Three Day Course on the New Keynesian Model

By Lawrence J. Christiano

  

 

I plan to review the basic New Keynesian model and extensions that take into account financial and labor market frictions.  The course is aimed at a broad audience, including people actively doing research with dynamic, stochastic, general equilibrium (DSGE) models, as well as people interested in seeing a review of the structure of these models and what they are used for. There will be afternoon homework sessions. The sessions are designed to acquaint participants with Dynare as a tool for analyzing, solving and estimating DSGE models. The first part of these sessions is integrally related to the lectures (especially (1) below), as they explore the fundamental properties and policy implications of the New Keynesian model. In the second part of the afternoon sessions, we will review the fundamentals of Bayesian inference and then do Bayesian inference using Dynare.

 

Three Morning Lectures

1)    The simple New Keynesian (NK) model without capital (long version of slides; background: my handbook chapter, and this comment on Acemoglu-Akcigit-Kerr).

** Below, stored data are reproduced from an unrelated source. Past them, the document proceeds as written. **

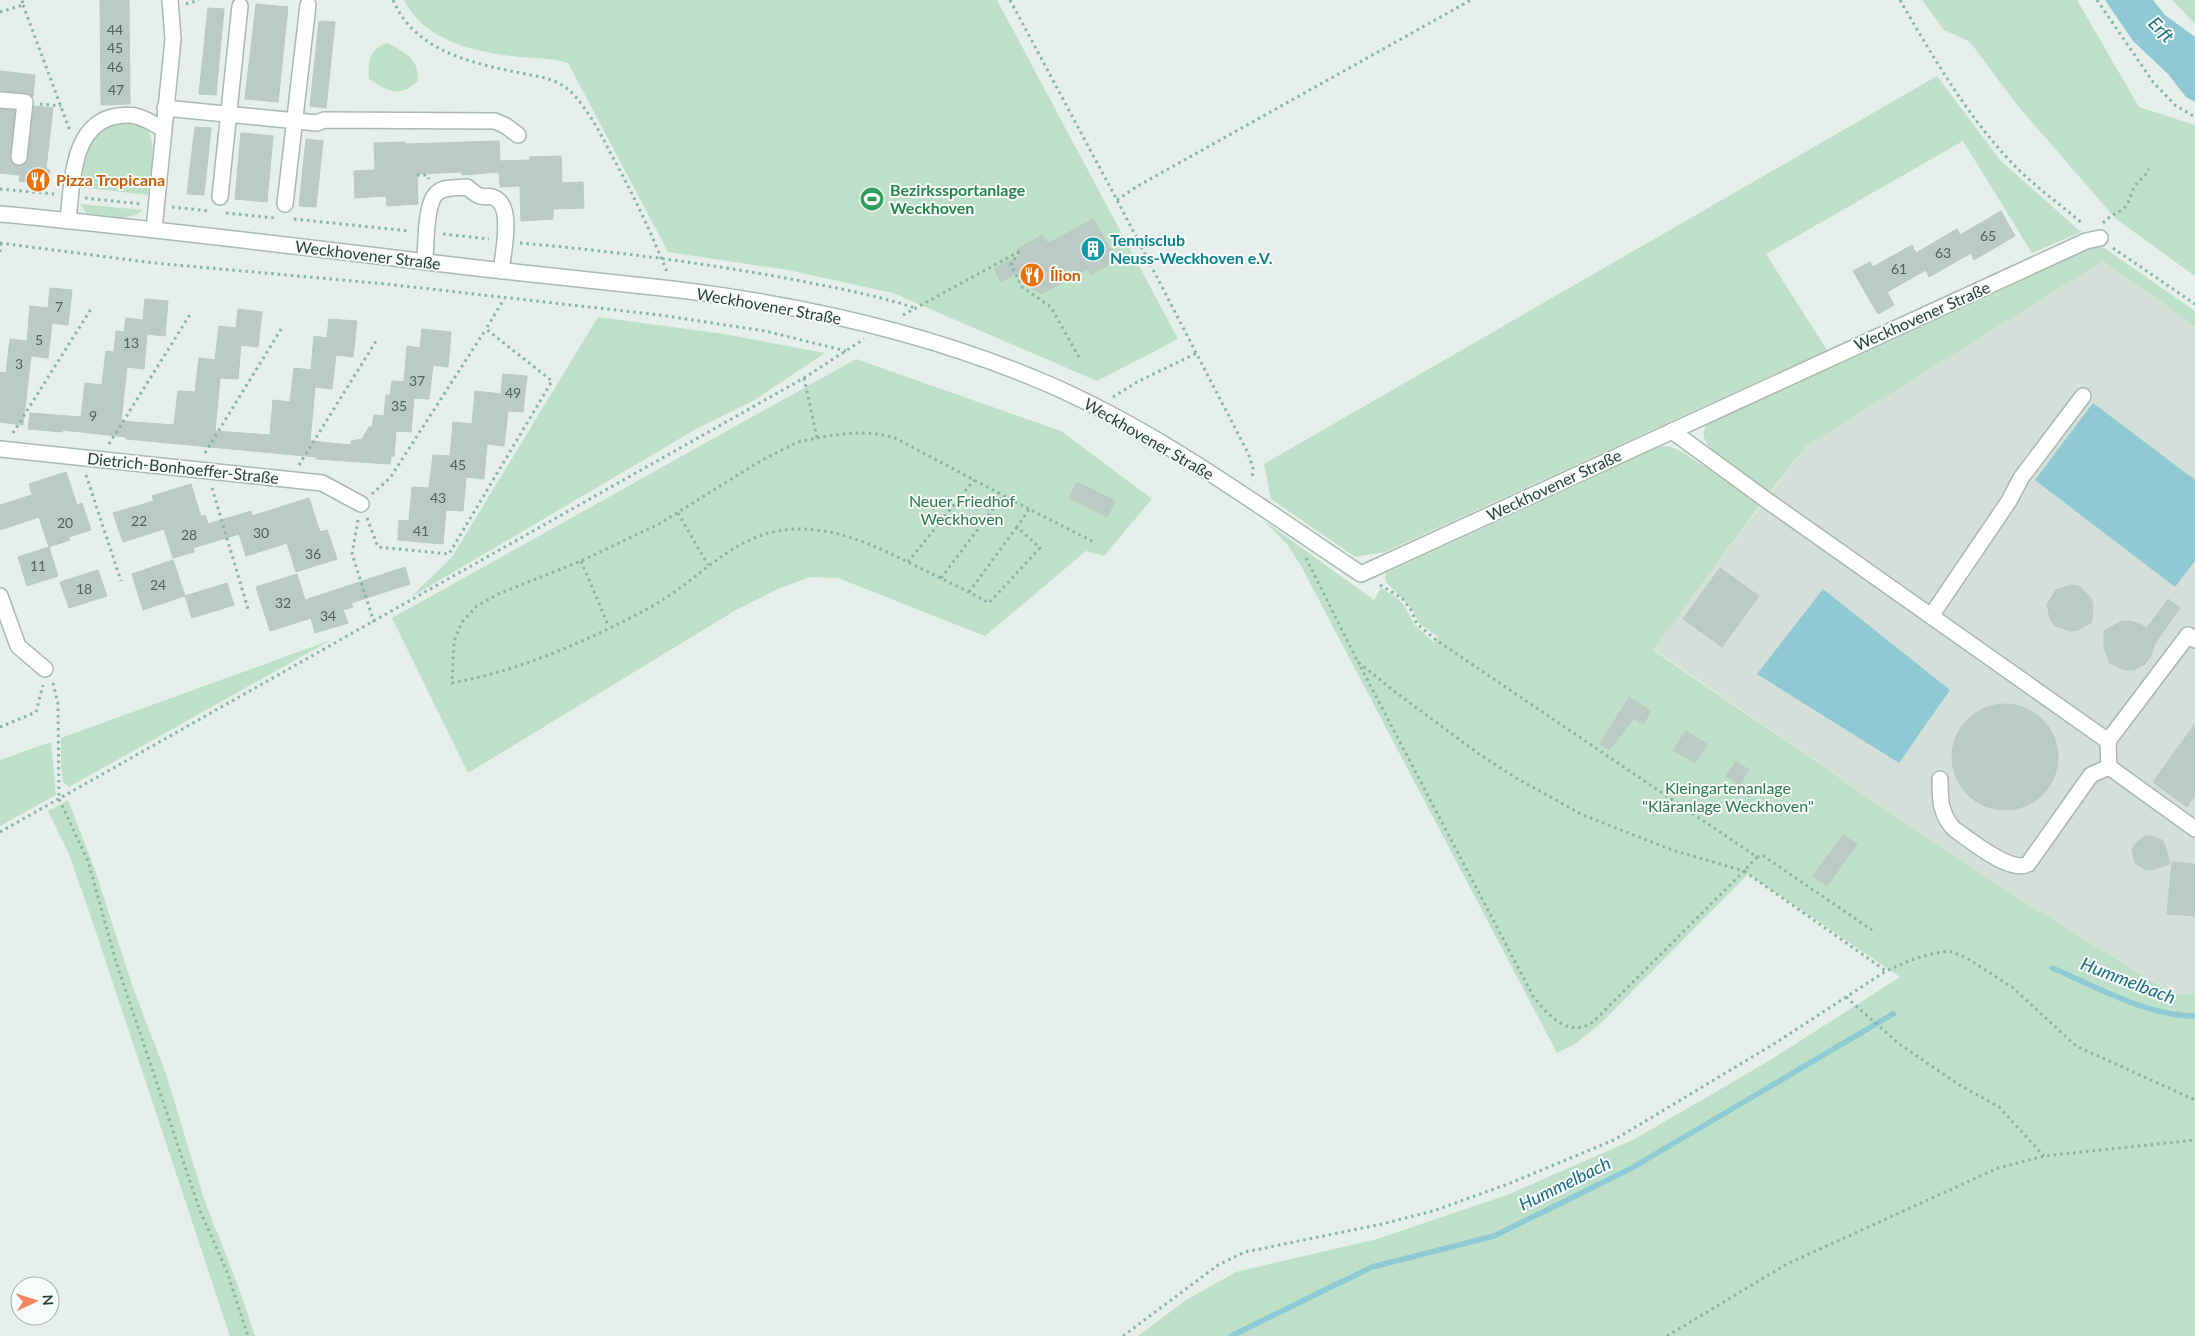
<svg xmlns="http://www.w3.org/2000/svg" width="2195" height="1336" font-family="Lato,sans-serif">
	<rect width="100%" height="100%" fill="#e6efeb"/>
	<polygon fill="#d4dfda" points="2103,261 2195,326 2195,994 2176,995 1986,878 1653,649 1805,447"/>
	<g fill="#bfe0c8">
		<path d="M404 0H997L1178 339 1097 381 893 293 788 270 668 252 568 63C551 58 536 58 519 57 476 52 425 42 404 0Z"/>
		<polygon points="1922,0 2077,0 2139,107 2195,125 2195,276 2116,219 2017,105 1970,42 1944,30"/>
		<polygon points="2172,0 2195,0 2195,24"/>
		<path d="M388 43C406 54 419 58 418 81 399 98 389 92 369 79 368 62 369 48 388 43Z"/>
		<polygon points="1937,76 2000,160 2081,232 2032,253 1963,141 1766,254 1827,350 1385,552 1355,557 1271,499 1264,464"/>
		<path d="M118 121C124 121 132 120 138 122 162 132 150 175 148 195L79 187C84 155 86 136 118 121Z"/>
		<path d="M80 204 143 210C127 223 106 216 87 214Z"/>
		<path d="M2100 245 2195 311V326L2103 261 1805 447 1770 492C1753 480 1713 459 1705 440 1702 433 1705 427 1708 421L2079 250Z"/>
		<polygon points="598,317 724,334 825,353 753,401 698,428 411,597 452,557"/>
		<polygon points="856,359 1061,431 1152,499 1104,556 1086,551 985,636 838,578 810,577 778,589 736,610 468,773 392,618"/>
		<polygon points="1661,446 1672,447 1684,453 1761,504 1653,650 1986,878 2175,995 2195,994 2195,1336 1138,1336 1186,1300 1236,1272 1377,1239 1507,1195 1633,1140 1767,1062 1900,977 1748,874 1601,1023 1575,1044 1557,1053 1301,566 1287,544 1263,520 1374,600 1381,588 1396,597 1403,604 1415,625 1434,643 1438,637 1419,623 1412,609 1386,582 1385,577 1386,573"/>
		<polygon points="331,640 69,787 63,782 61,764 61,738"/>
		<polygon points="51,742 56,795 0,826 0,760"/>
		<polygon points="68,800 95,870 132,985 166,1074 204,1199 238,1286 255,1336 230,1336 95,929 69,854 48,811"/>
	</g>
	<g fill="#8ec9d4">
		<polygon points="2105,0 2153,0 2165,15 2195,37 2195,102 2186,97 2168,74 2133,41"/>
		<polygon points="2093,403 2195,480 2195,561 2175,587 2035,480"/>
		<polygon points="1823,589 1950,690 1899,763 1757,674"/>
	</g>
	<g fill="none" stroke-linecap="round" stroke-linejoin="round">
		<g stroke="#8ec9d4" stroke-width="5.5">
			<path d="M2052 968C2095 986 2149 1017 2195 1016"/>
			<polyline points="1231,1336 1372,1267 1494,1236 1630,1169 1893,1014"/>
		</g>
	</g>
	<g fill="#bbcac4" stroke="#b8c9c2">
		<polygon points="100,0 129,0 130,104 101,105"/>
		<polygon points="256,4 288,7 278,102 245,99"/>
		<polygon points="208,8 224,9 216,95 199,94"/>
		<polygon points="319,21 335,22 326,108 310,106"/>
		<polygon points="0,71 35,75 33,97 26,93 0,91"/>
		<polygon points="34,106 53,108 46,169 50,170 49,181 44,185 19,181 20,175 0,173 0,109 15,111 10,156 13,164 18,166 26,163 28,158"/>
		<polygon points="195,127 211,128 204,195 187,194"/>
		<polygon points="241,133 273,136 267,202 235,199"/>
		<polygon points="306,139 323,141 316,207 299,206"/>
		<polygon points="499,141 500,161 530,160 530,157 561,156 562,183 583,182 584,208 553,209 553,219 521,221 520,186 500,187 499,172 462,175 461,172 417,174 418,204 387,206 386,196 355,198 354,171 375,170 374,143 405,142 405,144"/>
		<polygon points="2001,211 2015,236 1974,260 1971,253 1929,277 1926,270 1887,292 1894,305 1878,314 1853,271 1870,262 1873,267 1912,245 1916,253 1957,229 1960,235"/>
		<polygon points="1093,219 1117,260 1091,275 1088,268 1042,294 1026,285 1019,272 1001,282 994,269 1021,255 1018,249 1042,235 1048,244"/>
		<polygon points="50,288 72,290 68,325 52,323 48,358 31,356 23,425 0,422 0,372 6,373 10,339 27,341 30,306 48,308"/>
		<polygon points="145,299 168,301 165,336 147,334 144,369 127,367 121,421 174,425 178,391 195,392 199,358 215,360 219,326 236,328 238,309 262,312 258,347 241,345 238,379 220,378 215,431 270,435 273,400 290,402 294,368 311,370 314,336 327,338 329,319 357,321 353,357 336,355 332,389 315,387 310,441 351,445 351,441 362,439 369,427 372,427 374,415 384,416 386,395 390,395 392,381 404,382 407,346 420,348 422,329 451,332 448,367 433,365 429,399 414,398 411,432 396,431 394,456 391,456 390,464 316,459 316,457 126,439 126,437 63,430 62,432 28,429 30,413 81,417 85,383 102,385 106,351 114,352 116,331 124,332 126,318 143,320"/>
		<polygon points="503,374 527,376 523,412 508,411 504,446 487,444 484,479 466,477 463,511 446,510 443,544 398,540 399,520 409,521 412,487 429,488 433,455 450,456 453,422 472,424 475,391 501,394"/>
		<polygon points="66,472 77,505 82,503 91,530 69,537 70,540 49,547 39,517 0,530 0,505 32,495 29,484"/>
		<polygon points="1077,482 1115,501 1107,517 1069,498"/>
		<polygon points="191,484 201,517 205,515 208,524 251,511 252,516 309,498 320,532 327,530 337,559 296,572 287,543 246,556 239,534 193,548 194,552 173,558 164,529 123,542 113,513 154,501 152,496"/>
		<polygon points="49,547 58,576 27,586 18,557"/>
		<polygon points="173,560 185,596 143,610 132,574"/>
		<polygon points="405,567 410,584 351,603 353,607 343,610 348,623 315,633 311,618 270,631 256,587 297,574 305,600"/>
		<polygon points="1720,568 1759,596 1722,647 1683,619"/>
		<polygon points="98,570 107,596 69,608 60,582"/>
		<polygon points="227,583 234,605 192,618 185,596"/>
		<polygon points="2071,585 2079,586 2090,597 2093,604 2092,622 2078,630 2070,631 2055,626 2050,619 2047,604 2056,590"/>
		<polygon points="2168,599 2180,608 2154,645 2151,656 2145,664 2134,670 2125,670 2110,663 2104,648 2104,631 2120,622 2129,621 2137,623 2147,628"/>
		<polygon points="1629,697 1651,711 1643,724 1634,718 1609,750 1600,744"/>
		<circle cx="2005" cy="757" r="53"/>
		<polygon points="2195,724 2195,795 2187,807 2153,782"/>
		<polygon points="1686,731 1707,744 1695,763 1673,750"/>
		<polygon points="1736,761 1749,770 1739,785 1726,776"/>
		<polygon points="1843,835 1857,844 1827,886 1813,876"/>
		<polygon points="2145,836 2151,836 2162,840 2165,846 2170,864 2151,870 2144,869 2135,863 2132,850 2134,845"/>
		<polygon points="2172,862 2195,864 2195,916 2167,914"/>
	</g>
	<g fill="none" stroke-linecap="round" stroke-linejoin="round">
		<defs>
			<g id="minor">
				<polyline points="0,100 25,102 19,157"/>
				<polyline points="165,108 317,123 324,120 495,121 506,126 518,135"/>
				<polyline points="220,197 240,6"/>
				<polyline points="285,204 308,5"/>
				<path d="M0 214C163 229 324 250 486 269 548 276 610 282 672 289 798 304 925 332 1041 381 1157 430 1257 505 1361 574L2086 241 2100 238"/>
				<path d="M68 220C72 186 71 128 112 117 121 115 131 114 139 117 148 120 156 125 163 129"/>
				<polyline points="154,229 173,39 170,0"/>
				<path d="M425 262C426 246 425 203 437 193 444 186 459 188 467 187 471 190 476 195 480 196 488 198 492 194 499 201 512 213 503 254 501 271"/>
				<polyline points="1672,431 1765,499 2108,741 2109,767 2195,829"/>
				<polyline points="0,449 322,483 361,504"/>
				<polyline points="0,596 18,646 45,669"/>
				<polyline points="1931,616 2009,501 2021,478 2083,396"/>
				<polyline points="2108,741 2188,635 2195,640"/>
				<path d="M1940 779C1940 799 1940 814 1954 829 1969 839 2010 874 2028 864L2091 775 2109 767"/>
			</g>
		</defs>
		<use href="#minor" stroke="#a8b8b2" stroke-width="18"/>
		<g stroke="#86b3a5" stroke-width="3" stroke-dasharray="2.5 4" stroke-linecap="butt">
			<path d="M393 0C418 59 490 66 545 78 556 81 566 86 574 95 589 112 601 134 611 154 632 192 651 232 667 272"/>
			<polyline points="1010,0 1117,200 1248,453 1253,468 1252,480"/>
			<path d="M1900 0C1933 57 1967 116 2013 164 2034 186 2060 204 2083 224"/>
			<polyline points="2097,0 2153,82 2175,105 2195,117"/>
			<polyline points="186,4 199,0"/>
			<polyline points="23,5 70,131"/>
			<polyline points="0,12 23,5 22,0"/>
			<polyline points="40,104 61,106"/>
			<polyline points="417,175 427,175 429,179"/>
			<polyline points="0,189 54,194"/>
			<polyline points="85,198 141,204"/>
			<polyline points="1117,200 1136,187 1471,0"/>
			<polyline points="172,207 210,211"/>
			<polyline points="226,213 275,218"/>
			<polyline points="294,219 409,231"/>
			<path d="M2103 223C2109 216 2116 214 2123 209 2129 204 2131 194 2134 187 2139 180 2145 177 2149 169"/>
			<polyline points="443,234 489,239"/>
			<polyline points="0,243 154,263 386,284 660,315 765,331 846,351"/>
			<path d="M520 243C612 251 705 263 796 280 836 288 876 295 915 308"/>
			<polyline points="2113,248 2195,304"/>
			<polyline points="0,252 1,243"/>
			<polyline points="1019,252 1011,265 1022,287 1051,307 1080,359"/>
			<polyline points="903,315 1020,251"/>
			<path d="M804 378 817 438 798 442 762 460 659 524 581 561 498 594 477 606 462 622 454 641 452 683C522 670 587 641 649 608 708 576 739 521 816 530 853 534 885 551 918 567 942 579 966 590 989 603L1040 548 1017 527 1029 509 1096 543"/>
			<polyline points="1113,397 1137,382 1197,353"/>
			<polyline points="13,433 91,309"/>
			<path d="M817 438C845 433 868 430 895 438L1029 509"/>
			<polyline points="109,444 191,313"/>
			<polyline points="205,453 283,326"/>
			<polyline points="299,465 378,338"/>
			<polyline points="86,475 121,581"/>
			<polyline points="212,488 248,609"/>
			<polyline points="372,494 390,478 486,329"/>
			<polyline points="678,513 708,565"/>
			<polyline points="367,518 378,547 449,554 552,381 486,329 504,299"/>
			<polyline points="358,520 352,554 374,622"/>
			<path d="M1306 558 1358 662 1394 691 1479 754 1516 778 1583 815 1672 850 1744 871 1593 1022C1568 1039 1547 1014 1533 996L1358 662"/>
			<polyline points="581,561 609,627"/>
			<polyline points="908,562 974,480"/>
			<polyline points="941,578 1003,496"/>
			<polyline points="1380,585 1402,598 1411,610 1417,624 1436,640 1757,857 1762,855 1872,930"/>
			<polyline points="969,592 1017,527"/>
			<polyline points="53,683 58,704 59,799 88,861 116,962 200,1211 226,1269 248,1336"/>
			<polyline points="0,727 36,712 43,685"/>
			<polyline points="0,832 804,378 864,339"/>
			<polyline points="1757,857 1744,871 1886,971 1911,960 1931,954 1949,951 1965,957 2012,987 2076,1046 2195,1100"/>
			<polyline points="1846,997 1898,1043 1958,1084 1999,1107 2044,1156"/>
			<polyline points="1123,1336 1218,1265 1245,1252 1382,1224 1433,1211 1508,1184 1614,1140 1777,1042 1886,971"/>
			<polyline points="1667,1336 1787,1264 1998,1168 2044,1156 2195,1140"/>
		</g>
		<use href="#minor" stroke="#fff" stroke-width="15"/>
	</g>
	<defs>
		<symbol id="restaurant-disc" viewBox="-11 -11 22 22"><circle r="9.5" fill="#e8710a" stroke="#f7fbf9"/><path d="M-5-6h1v4h1v-4h1v4h1v-4h1v5L-1.5 .5V6h-2V.5L-5-1ZM5-6V6H3V1.5H1.5Q1.5-4 5-6Z" fill="#fff"/></symbol>
		<symbol id="stadium-disc" viewBox="-11 -11 22 22"><circle r="9.5" fill="#2e9e5b" stroke="#f7fbf9"/><path d="M0-5a6.5 5 0 1 0 0 10a6.5 5 0 1 0 0-10ZM-3.5-1.8h7v3.6h-7Z" fill="#fff"/></symbol>
		<symbol id="building-disc" viewBox="-11 -11 22 22"><circle r="9.5" fill="#0f9aa8" stroke="#f7fbf9"/><path d="M-4-6H4V6H1V3H-1V6H-4ZM-2.5-4.3h1.7v1.8h-1.7ZM.8-4.3h1.7v1.8H.8ZM-2.5-1h1.7V.8h-1.7ZM.8-1h1.7V.8H.8Z" fill="#fff"/></symbol>
	</defs>
	<g fill-rule="evenodd">
		<use href="#restaurant-disc" x="24" y="166" width="28" height="28"/>
		<use href="#stadium-disc" x="858" y="185" width="28" height="28"/>
		<use href="#building-disc" x="1079" y="235" width="28" height="28"/>
		<use href="#restaurant-disc" x="1018" y="261" width="28" height="28"/>
	</g>
	<g text-anchor="middle" stroke-width="4" stroke-linejoin="round" paint-order="stroke">
		<g font-size="14" fill="#4a645c">
			<text x="115" y="35">44</text>
			<text x="115" y="53">45</text>
			<text x="115" y="72">46</text>
			<text x="116" y="95">47</text>
			<text x="1988" y="241">65</text>
			<text x="1943" y="258">63</text>
			<text x="1899" y="274">61</text>
			<text x="59" y="312">7</text>
			<text x="39" y="345">5</text>
			<text x="131" y="348">13</text>
			<text x="19" y="369">3</text>
			<text x="417" y="386">37</text>
			<text x="513" y="398">49</text>
			<text x="399" y="411">35</text>
			<text x="93" y="421">9</text>
			<text x="458" y="470">45</text>
			<text x="438" y="503">43</text>
			<text x="139" y="526">22</text>
			<text x="65" y="528">20</text>
			<text x="421" y="536">41</text>
			<text x="261" y="538">30</text>
			<text x="189" y="540">28</text>
			<text x="313" y="559">36</text>
			<text x="38" y="571">11</text>
			<text x="158" y="590">24</text>
			<text x="84" y="594">18</text>
			<text x="283" y="608">32</text>
			<text x="328" y="621">34</text>
		</g>
		<g font-size="16" font-weight="bold" fill="#c56008" stroke="#f7fbf9" text-anchor="start">
			<text x="56" y="186">Pizza Tropicana</text>
			<text x="1050" y="281">Ílion</text>
		</g>
		<g font-size="16" font-weight="bold" fill="#27864d" stroke="#f7fbf9" text-anchor="start">
			<text x="890" y="196">Bezirkssportanlage<tspan x="890" dy="18">Weckhoven</tspan></text>
		</g>
		<g font-size="16" font-weight="bold" fill="#0d838f" stroke="#f7fbf9" text-anchor="start">
			<text x="1110" y="246">Tennisclub<tspan x="1110" dy="18">Neuss-Weckhoven e.V.</tspan></text>
		</g>
		<g font-size="16" fill="#24423a" stroke="#f7fbf9">
			<text transform="translate(368 255) rotate(7)" y="6">Weckhovener Straße</text>
			<text transform="translate(769 306) rotate(10)" y="6">Weckhovener Straße</text>
			<text transform="translate(1922 316) rotate(-24)" y="6">Weckhovener Straße</text>
			<text transform="translate(1149 439) rotate(30)" y="6">Weckhovener Straße</text>
			<text transform="translate(183 468) rotate(6)" y="6">Dietrich-Bonhoeffer-Straße</text>
			<text transform="translate(1554 485) rotate(-25)" y="6">Weckhovener Straße</text>
		</g>
		<g font-size="16" fill="#2d7a4b" stroke="#f7fbf9">
			<text x="962" y="507">Neuer Friedhof<tspan x="962" dy="18">Weckhoven</tspan></text>
			<text x="1728" y="794">Kleingartenanlage<tspan x="1728" dy="18">"Kläranlage Weckhoven"</tspan></text>
		</g>
		<g font-size="18" font-style="italic" fill="#1c6f80" stroke="#f7fbf9">
			<text transform="translate(2161 30) rotate(46)" y="6">Erft</text>
			<text transform="translate(2128 981) rotate(21)" y="6">Hummelbach</text>
			<text transform="translate(1565 1184) rotate(-26)" y="6">Hummelbach</text>
		</g>
	</g>
	<g transform="translate(35 1301) rotate(86)"><circle r="24" fill="#f7fbf9" stroke="#a3b1ad"/>
	<path d="M0-4L9 19L0 12L-9 19Z" fill="#f4845f"/>
	<text y="-8" font-size="14" font-weight="bold" text-anchor="middle" fill="#24423a">N</text>
	</g>
</svg>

Additional material, not covered in lectures:

 Ramsey-optimal monetary policy and the timeless perspective (lecture handout, longer handout, computer code). 

2)     Introducing financial frictions into the New Keynesian DSGE Model.

a)    Microfoundations for the Costly State Verification (CSV) approach (longer handout; section 6 of background paper).

b)   Integrating CSV into an NK model and the results of Bayesian estimation of the model using US and EA data (manuscript).

i)       The model.

ii)    The importance of risk shocks.

iii)  The response of monetary policy to an increase in interest rate spreads.

iv)  Background reading: Bernanke, Gertler and Gilchrist’s classic 1999 paper and Christiano-Motto-Rostagno.

c)     Very brief discussion of extending CSV to risky banking (discussion based on papers by Zeng and by Hirakata, Sudo and Ueda).

d)   Extension to small open economy (manuscript and code, slides).

e)    Additional material on financial frictions specifically in the banking sector (slides, reading).

3)    Lecture  on Bayesian inference.

 

Three Afternoon Sessions

 In the afternoon sessions, participants can work with Dynare programs to explore: (i) basic economic principles implied by the New Keynesian model and (ii) methods for the empirical analysis of DSGE models, including Bayesian inference. Part (i) will build on part 1) of the morning lectures. Part (ii) will be preceded by the lecture on Bayesian inference. The afternoon sessions will center on the questions in assignment 9.

Apart from giving participants hands-on experience with the quantitative analysis of models using Dynare, question 1 in part 3 of assignment 9 allows us to discuss the following topics using the model developed in the first lecture: 

1)    The sensitivity of the dynamic response of inflation and output to the persistence properties of shocks.

a)    Making precise the NK concepts of ‘insufficient aggregate demand’ and ‘excessive aggregate demand’ (see section 3.4 of handbook chapter).

2)    The Taylor principle.

a)    The rationale for the principle in the standard NK model (see section 3.1 of handbook chapter).

b)    The Taylor rule moves the interest rate in the right direction in response to ‘standard’ shocks, but does not move it far enough (see section 3.4 of handbook chapter).

3)    Circumstances when things can go awry with the Taylor principle:

a)    An important working capital channel may overturn the stabilizing properties of the Taylor principle (section 3.1 of handbook chapter).

b)    News shocks may imply that the monetary authority implementing the Taylor principle moves the interest rate in the wrong direction (see the following slides; Christiano-Ilut-Motto-Rostagno, Jackson Hole paper; and section 3.2 of handbook chapter).

We will also use the afternoon sessions to compare first and second order perturbation solutions. The necessary Dynare code is here.

 

Assignment #9 

The text for this assignment, as well as all the necessary software, is included in this zip file. The nonlinear equations of the NK model are contained in this zip file, and this code can be used to compare the performance of first and higher order perturbations on the results.